Because tuples are immutable, they don’t provide methods like sort and reverse, which modify existing lists. But Python provides the built-in function sorted, which takes any sequence and returns a new list with the same elements in sorted order, and reversed, which takes a sequence and returns an iterator that traverses the list in reverse order.

Exercise 02

1. Write a function called most_frequent that takes a string and prints the letters in decreasing order of frequency. Find text samples from several different languages and see how letter frequency varies between languages. Compare your results with the tables at http://en.wikipedia.org/wiki/Letter_frequencies.

2. Write a program that reads a word list from a file and prints all the sets of words that are anagrams.

Here is an example of what the output might look like:

['deltas', 'desalt', 'lasted', 'salted', 'slated', 'staled']

['retainers', 'ternaries']

['generating', 'greatening']

['resmelts', 'smelters', 'termless']

Hint: you might want to build a dictionary that maps from a collection of letters to a list of words that can be spelled with those letters. The question is: how can you represent the collection of letters in a way that can be used as a key?
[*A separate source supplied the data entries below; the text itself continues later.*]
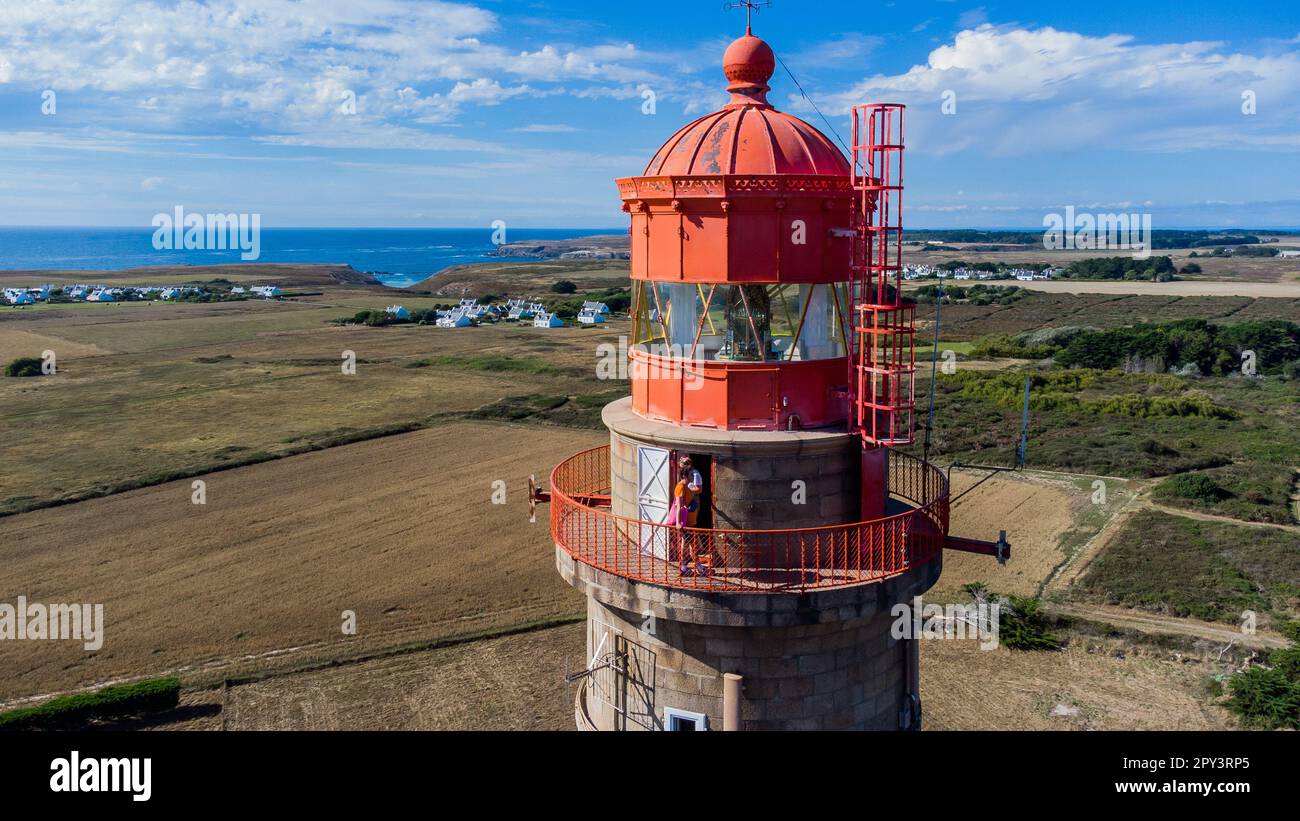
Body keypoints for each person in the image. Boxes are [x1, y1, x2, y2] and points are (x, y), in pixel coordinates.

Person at [678, 455, 702, 527]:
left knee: (691, 523)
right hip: (684, 500)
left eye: (681, 464)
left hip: (692, 500)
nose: (680, 466)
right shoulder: (683, 473)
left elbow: (699, 490)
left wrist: (687, 490)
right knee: (684, 522)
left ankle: (694, 538)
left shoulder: (695, 474)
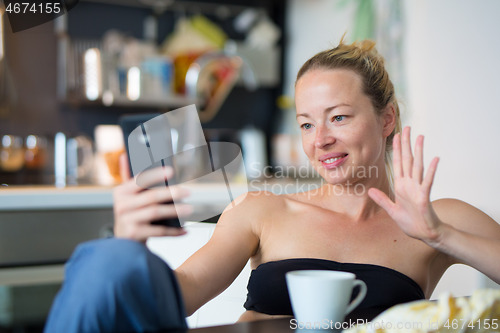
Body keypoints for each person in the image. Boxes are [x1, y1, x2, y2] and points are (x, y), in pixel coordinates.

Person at [44, 39, 500, 332]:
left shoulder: (438, 220)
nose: (320, 140)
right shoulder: (264, 211)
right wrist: (132, 249)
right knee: (106, 262)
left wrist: (442, 237)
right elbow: (179, 294)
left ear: (387, 119)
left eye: (338, 117)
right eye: (305, 124)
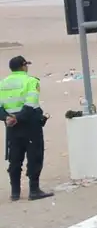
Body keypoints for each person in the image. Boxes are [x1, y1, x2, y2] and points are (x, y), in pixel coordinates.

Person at [1, 56, 53, 200]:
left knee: (15, 158)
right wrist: (18, 118)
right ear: (24, 66)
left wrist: (7, 118)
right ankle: (34, 190)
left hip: (11, 126)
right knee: (34, 156)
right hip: (30, 124)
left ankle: (15, 192)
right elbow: (30, 105)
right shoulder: (31, 81)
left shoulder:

3. Modify the previous program so that it prints the longest list of anagrams first, followed by the second longest, and so on.

4. (Optional)Here’s another Car Talk Puzzler:

What is the longest English word, that remains a valid English word, as you remove its letters one at a time?

Now, letters can be removed from either end, or the middle, but you can’t rearrange any of the letters. Every time you drop a letter, you wind up with another English word. If you do that, you’re eventually going to wind up with one letter and that too is going to be an English word—one that’s found in the dictionary. I want to know what’s the longest word and how many letters does it have?

I’m going to give you a little modest example:Sprite. Ok? You start off with sprite, you take a letter off, one from the interior of the word, take the r away, and we’re left with the word spite, then we take the e off the end, we’re left with spit, we take the s off, we’re left with pit, it, and I.

Write a program to find all words that can be reduced in this way, and then find the longest one. You can use the template reducible.py.

This exercise is a little more challenging than most, so here are some suggestions:

  1. You might want to write a function that takes a word and computes a list of all the words that can be formed by removing one letter. These are the “children” of the word.
  2. Recursively, a word is reducible if any of its children are reducible. As a base case, you can consider the empty string reducible.
  3. The wordlist I provided, words.txt, doesn’t contain single letter words. So you might want to add “I”, “a”, and the empty string.
  4. To improve the performance of your program, you might want to memoize the words that are known to be reducible.